* **VORGELEGTER TEXT**:
---

Auf den Straßen entwickelte sich reges Leben und Treiben. Tausende von Münchnern bildeten förmlich Spalier, um die Ankommenden zu sehen und zu begrüßen, und es war, als ob mit den Gästen die eigentliche Festesbegeisterung ihren Einzug in der Isarstadt gehalten hätte. Die in mehreren Schulhäusern errichteten Massenquartiere waren zwar einfach, aber reinlich und freundlich ausgestattet; eine in launigen Versen abgefaßte Hausordnung machte den Gast mit der Hauspolizei bekannt, und ein Wunsch- und Beschwerdebuch gab ihm Gelegenheit, sein Herz, wenn es sich durch etwas beengt fühlen sollte, zu erleichtern.

Der folgende Tag, wohl der glanzvollste und schönste der ganzen Festperiode, sah mit hellen Augen gar freundlich in die Stadt herein, und schon in früher Morgenstunde rüstete sich alle Welt zum Festzuge. Wer selbst nicht activ betheiligt war, eilte einen passenden Zuschauerplatz zu finden, zu erhaschen, zu erkämpfen. Gegen Mittag war der riesige Körper des Festzuges zusammengefügt, und langsam setzte er sich in Bewegung.

---

[Daten zur Posenschätzung]
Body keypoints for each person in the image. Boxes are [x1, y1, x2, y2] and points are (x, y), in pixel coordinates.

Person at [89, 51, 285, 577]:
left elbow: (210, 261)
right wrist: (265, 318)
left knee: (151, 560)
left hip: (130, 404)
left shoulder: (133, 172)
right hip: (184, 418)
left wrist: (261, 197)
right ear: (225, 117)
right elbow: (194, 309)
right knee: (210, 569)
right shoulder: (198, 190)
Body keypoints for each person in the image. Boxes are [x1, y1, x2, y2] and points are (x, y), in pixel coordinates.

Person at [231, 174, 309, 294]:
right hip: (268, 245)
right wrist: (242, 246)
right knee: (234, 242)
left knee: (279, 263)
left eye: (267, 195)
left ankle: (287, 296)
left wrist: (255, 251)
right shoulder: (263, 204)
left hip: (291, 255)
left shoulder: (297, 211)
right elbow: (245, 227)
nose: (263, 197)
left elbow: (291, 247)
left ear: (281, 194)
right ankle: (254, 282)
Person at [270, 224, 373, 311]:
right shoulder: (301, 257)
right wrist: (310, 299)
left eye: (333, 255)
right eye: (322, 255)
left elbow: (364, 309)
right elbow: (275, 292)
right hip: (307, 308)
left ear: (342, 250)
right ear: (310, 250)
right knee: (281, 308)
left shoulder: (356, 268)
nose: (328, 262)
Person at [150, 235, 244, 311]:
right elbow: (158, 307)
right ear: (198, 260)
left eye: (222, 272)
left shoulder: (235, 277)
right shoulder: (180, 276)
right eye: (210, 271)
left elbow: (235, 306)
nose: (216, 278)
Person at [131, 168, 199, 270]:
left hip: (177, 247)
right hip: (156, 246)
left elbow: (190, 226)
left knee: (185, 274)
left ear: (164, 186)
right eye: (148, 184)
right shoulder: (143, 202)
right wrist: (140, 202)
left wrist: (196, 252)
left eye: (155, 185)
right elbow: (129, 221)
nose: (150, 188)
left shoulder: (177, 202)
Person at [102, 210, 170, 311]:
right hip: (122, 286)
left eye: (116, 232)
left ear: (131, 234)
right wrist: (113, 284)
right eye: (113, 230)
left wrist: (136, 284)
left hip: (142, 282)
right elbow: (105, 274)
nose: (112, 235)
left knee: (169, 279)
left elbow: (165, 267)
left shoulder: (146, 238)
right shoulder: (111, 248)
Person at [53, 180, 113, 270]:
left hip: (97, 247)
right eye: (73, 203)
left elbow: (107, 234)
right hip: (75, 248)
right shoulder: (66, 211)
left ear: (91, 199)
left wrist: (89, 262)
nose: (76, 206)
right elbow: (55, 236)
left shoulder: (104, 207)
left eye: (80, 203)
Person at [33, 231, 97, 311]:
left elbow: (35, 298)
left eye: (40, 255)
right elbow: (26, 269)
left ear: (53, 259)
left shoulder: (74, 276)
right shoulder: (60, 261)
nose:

---

* **ÜBUNGSAUFGABEN**:
A: Übernimm aus dem Text über das Fest in München wortgetreu den Abschnitt, der mit „Der folgende Tag, wohl“ beginnt und mit „sich in Bewegung.“ endet.
B: In welchen Gebäuden waren laut dem Text über das Fest in München die Massenquartiere errichtet?
Stütze dich ausschließlich auf den Text.

* **LÖSUNGEN**:
A:
Der folgende Tag, wohl der glanzvollste und schönste der ganzen Festperiode, sah mit hellen Augen gar freundlich in die Stadt herein, und schon in früher Morgenstunde rüstete sich alle Welt zum Festzuge. Wer selbst nicht activ betheiligt war, eilte einen passenden Zuschauerplatz zu finden, zu erhaschen, zu erkämpfen. Gegen Mittag war der riesige Körper des Festzuges zusammengefügt, und langsam setzte er sich in Bewegung.

B: In mehreren Schulhäusern.